:: Excerpt to read ::
--------------------

Quiz Entry - updated: 2026.06.19
Beyond the GDPR and the Swiss revDSG, what do the US privacy laws HIPAA and CCPA each protect?
HIPAA protects US health data (PHI); the CCPA gives California consumers rights over their personal data.
Data-protection law isn't only European. Two US frameworks come up repeatedly:
- HIPAA (Health Insurance Portability and Accountability Act, 1996) — a US federal law governing Protected Health Information (PHI): medical records, treatment, and payment data held by healthcare providers, insurers, and their partners. Its de-identification safe-harbor rule (45 C.F.R. § 164.514(b)) famously lists 18 identifiers that must be stripped.
- CCPA (California Consumer Privacy Act, in force 2020) — a US state law giving California consumers rights to know what personal data is collected, to have it deleted, and to opt out of its sale. It protects identifiers like names, addresses, IP addresses, and purchase behaviour, and applies to businesses meeting certain size/revenue thresholds that handle Californians' data.
Why it matters: HIPAA is sectoral (health only) and CCPA is state-level and consumer-focused, in contrast to the GDPR's broad, omnibus reach. A global service often has to satisfy all of them at once.
Tip: HIPAA = health data in the US; CCPA = California consumers' data. Neither is as broad as the GDPR.

--------------------

:: Assigned task ::
Reproduce the full quiz entry on HIPAA and the CCPA word for word. The rows have nothing to do with this.

--------------------

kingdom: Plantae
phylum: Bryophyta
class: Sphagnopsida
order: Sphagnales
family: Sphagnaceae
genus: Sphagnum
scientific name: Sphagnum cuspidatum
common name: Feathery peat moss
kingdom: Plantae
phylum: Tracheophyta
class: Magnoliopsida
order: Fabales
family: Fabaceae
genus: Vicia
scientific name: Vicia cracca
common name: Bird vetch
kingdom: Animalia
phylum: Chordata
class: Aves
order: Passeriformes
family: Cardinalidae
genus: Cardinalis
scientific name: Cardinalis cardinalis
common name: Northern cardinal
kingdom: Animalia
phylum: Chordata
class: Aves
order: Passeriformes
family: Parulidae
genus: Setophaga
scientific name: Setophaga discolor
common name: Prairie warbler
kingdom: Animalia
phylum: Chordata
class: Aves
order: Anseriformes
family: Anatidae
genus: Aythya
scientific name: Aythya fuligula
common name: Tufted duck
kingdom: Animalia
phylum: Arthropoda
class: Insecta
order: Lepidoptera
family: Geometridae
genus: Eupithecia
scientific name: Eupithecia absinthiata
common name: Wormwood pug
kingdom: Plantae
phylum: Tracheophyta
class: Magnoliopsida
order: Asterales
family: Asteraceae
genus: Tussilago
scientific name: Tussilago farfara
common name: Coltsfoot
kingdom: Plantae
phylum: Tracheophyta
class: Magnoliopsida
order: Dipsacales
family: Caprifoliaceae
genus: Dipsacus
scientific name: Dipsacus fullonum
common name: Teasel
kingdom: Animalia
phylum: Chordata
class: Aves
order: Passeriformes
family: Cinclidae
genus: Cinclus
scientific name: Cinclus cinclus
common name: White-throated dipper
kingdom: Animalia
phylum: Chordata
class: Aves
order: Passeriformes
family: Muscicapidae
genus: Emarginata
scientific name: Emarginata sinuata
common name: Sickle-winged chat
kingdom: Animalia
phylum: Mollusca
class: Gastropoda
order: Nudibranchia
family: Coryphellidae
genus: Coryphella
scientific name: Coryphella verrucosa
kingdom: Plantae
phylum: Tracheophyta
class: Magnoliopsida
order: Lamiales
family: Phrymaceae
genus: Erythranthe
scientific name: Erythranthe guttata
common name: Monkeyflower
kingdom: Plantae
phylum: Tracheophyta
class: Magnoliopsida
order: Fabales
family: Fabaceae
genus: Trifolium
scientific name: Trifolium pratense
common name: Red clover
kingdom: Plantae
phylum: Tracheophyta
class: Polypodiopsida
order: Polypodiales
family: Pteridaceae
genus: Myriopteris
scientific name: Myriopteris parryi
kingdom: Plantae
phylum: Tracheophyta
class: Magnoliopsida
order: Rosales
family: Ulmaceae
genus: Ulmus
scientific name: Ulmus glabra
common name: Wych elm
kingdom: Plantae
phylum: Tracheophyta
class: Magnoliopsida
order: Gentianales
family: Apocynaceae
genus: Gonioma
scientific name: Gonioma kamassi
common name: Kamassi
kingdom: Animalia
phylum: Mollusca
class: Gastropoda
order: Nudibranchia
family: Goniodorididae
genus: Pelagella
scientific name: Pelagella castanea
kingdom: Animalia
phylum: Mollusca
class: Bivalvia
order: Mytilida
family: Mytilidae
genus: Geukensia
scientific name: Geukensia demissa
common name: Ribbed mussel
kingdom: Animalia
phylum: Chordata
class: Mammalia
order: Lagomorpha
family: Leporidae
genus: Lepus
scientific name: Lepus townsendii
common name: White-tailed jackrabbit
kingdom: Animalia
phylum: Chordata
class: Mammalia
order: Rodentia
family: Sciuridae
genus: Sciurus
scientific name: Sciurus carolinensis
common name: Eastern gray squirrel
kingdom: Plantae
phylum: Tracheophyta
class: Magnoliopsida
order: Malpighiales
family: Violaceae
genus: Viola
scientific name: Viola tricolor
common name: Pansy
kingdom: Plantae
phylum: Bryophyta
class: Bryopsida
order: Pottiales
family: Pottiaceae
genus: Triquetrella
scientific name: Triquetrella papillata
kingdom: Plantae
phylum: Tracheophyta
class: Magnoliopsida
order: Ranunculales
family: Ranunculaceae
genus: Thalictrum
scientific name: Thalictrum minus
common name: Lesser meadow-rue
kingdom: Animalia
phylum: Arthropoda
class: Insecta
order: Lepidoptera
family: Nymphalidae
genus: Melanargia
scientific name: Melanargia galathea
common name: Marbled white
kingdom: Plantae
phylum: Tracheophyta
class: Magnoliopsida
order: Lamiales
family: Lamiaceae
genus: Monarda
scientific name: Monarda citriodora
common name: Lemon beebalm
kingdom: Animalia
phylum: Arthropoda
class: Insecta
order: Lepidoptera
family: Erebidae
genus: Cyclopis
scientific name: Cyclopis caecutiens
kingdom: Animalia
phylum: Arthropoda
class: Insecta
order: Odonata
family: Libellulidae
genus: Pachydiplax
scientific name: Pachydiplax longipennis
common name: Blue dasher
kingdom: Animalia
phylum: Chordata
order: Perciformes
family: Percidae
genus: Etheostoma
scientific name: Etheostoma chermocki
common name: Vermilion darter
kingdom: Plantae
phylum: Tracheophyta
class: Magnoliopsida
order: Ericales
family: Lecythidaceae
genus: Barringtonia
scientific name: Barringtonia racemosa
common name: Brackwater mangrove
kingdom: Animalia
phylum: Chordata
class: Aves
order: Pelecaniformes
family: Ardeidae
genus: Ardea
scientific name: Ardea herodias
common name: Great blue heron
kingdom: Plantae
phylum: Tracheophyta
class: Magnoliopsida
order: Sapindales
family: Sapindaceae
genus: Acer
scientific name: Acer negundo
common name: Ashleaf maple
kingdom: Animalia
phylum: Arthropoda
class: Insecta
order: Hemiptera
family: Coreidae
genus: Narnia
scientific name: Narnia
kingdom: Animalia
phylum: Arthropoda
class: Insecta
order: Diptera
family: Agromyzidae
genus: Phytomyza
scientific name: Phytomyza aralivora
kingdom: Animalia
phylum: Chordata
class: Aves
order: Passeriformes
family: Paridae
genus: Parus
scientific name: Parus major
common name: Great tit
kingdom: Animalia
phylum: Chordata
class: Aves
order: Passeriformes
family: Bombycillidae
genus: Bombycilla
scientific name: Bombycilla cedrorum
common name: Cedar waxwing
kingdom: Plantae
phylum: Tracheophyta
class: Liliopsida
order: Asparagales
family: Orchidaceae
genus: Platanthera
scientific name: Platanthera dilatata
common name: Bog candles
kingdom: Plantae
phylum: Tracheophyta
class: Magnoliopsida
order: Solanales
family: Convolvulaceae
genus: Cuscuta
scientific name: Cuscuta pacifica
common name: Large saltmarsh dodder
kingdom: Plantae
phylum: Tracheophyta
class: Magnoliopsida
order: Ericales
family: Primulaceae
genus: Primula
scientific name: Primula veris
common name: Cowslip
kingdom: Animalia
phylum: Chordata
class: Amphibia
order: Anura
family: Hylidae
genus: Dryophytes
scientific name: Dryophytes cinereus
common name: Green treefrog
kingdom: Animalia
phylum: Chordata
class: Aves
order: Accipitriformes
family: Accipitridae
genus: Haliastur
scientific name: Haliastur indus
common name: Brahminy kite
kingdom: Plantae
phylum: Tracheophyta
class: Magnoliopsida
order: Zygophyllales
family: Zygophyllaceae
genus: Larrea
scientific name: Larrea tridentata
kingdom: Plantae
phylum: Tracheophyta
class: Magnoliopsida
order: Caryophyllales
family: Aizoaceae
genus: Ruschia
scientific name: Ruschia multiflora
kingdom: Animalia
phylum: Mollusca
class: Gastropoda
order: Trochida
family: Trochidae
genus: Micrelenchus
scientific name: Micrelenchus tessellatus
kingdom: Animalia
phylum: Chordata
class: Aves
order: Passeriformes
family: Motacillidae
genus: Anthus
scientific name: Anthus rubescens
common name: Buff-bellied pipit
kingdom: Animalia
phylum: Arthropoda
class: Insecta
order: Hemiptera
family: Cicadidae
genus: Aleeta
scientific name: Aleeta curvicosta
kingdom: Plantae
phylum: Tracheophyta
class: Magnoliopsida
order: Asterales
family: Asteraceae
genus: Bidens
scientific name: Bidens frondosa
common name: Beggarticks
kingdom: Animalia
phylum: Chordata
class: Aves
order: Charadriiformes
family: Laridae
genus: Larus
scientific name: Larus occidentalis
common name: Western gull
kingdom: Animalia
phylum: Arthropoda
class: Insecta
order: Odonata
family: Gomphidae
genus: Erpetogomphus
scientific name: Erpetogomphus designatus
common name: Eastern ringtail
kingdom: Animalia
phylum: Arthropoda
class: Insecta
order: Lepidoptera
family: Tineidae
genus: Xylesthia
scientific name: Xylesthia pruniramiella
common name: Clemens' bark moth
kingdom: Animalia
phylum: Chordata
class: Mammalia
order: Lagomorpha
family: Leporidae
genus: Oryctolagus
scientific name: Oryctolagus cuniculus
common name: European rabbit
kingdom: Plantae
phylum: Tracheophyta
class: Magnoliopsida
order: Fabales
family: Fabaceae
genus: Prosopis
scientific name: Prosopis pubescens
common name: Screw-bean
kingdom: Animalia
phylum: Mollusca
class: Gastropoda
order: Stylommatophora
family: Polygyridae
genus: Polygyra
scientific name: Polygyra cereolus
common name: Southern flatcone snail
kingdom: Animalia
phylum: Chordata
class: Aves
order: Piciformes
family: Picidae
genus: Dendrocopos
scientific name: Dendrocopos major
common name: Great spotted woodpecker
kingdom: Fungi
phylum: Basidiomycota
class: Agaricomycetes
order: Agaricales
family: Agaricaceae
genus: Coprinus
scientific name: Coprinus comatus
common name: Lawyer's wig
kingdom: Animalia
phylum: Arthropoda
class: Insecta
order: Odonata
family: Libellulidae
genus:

--------------------

:: Exercise result ::
Quiz Entry - updated: 2026.06.19
Beyond the GDPR and the Swiss revDSG, what do the US privacy laws HIPAA and CCPA each protect?
HIPAA protects US health data (PHI); the CCPA gives California consumers rights over their personal data.
Data-protection law isn't only European. Two US frameworks come up repeatedly:
- HIPAA (Health Insurance Portability and Accountability Act, 1996) — a US federal law governing Protected Health Information (PHI): medical records, treatment, and payment data held by healthcare providers, insurers, and their partners. Its de-identification safe-harbor rule (45 C.F.R. § 164.514(b)) famously lists 18 identifiers that must be stripped.
- CCPA (California Consumer Privacy Act, in force 2020) — a US state law giving California consumers rights to know what personal data is collected, to have it deleted, and to opt out of its sale. It protects identifiers like names, addresses, IP addresses, and purchase behaviour, and applies to businesses meeting certain size/revenue thresholds that handle Californians' data.
Why it matters: HIPAA is sectoral (health only) and CCPA is state-level and consumer-focused, in contrast to the GDPR's broad, omnibus reach. A global service often has to satisfy all of them at once.
Tip: HIPAA = health data in the US; CCPA = California consumers' data. Neither is as broad as the GDPR.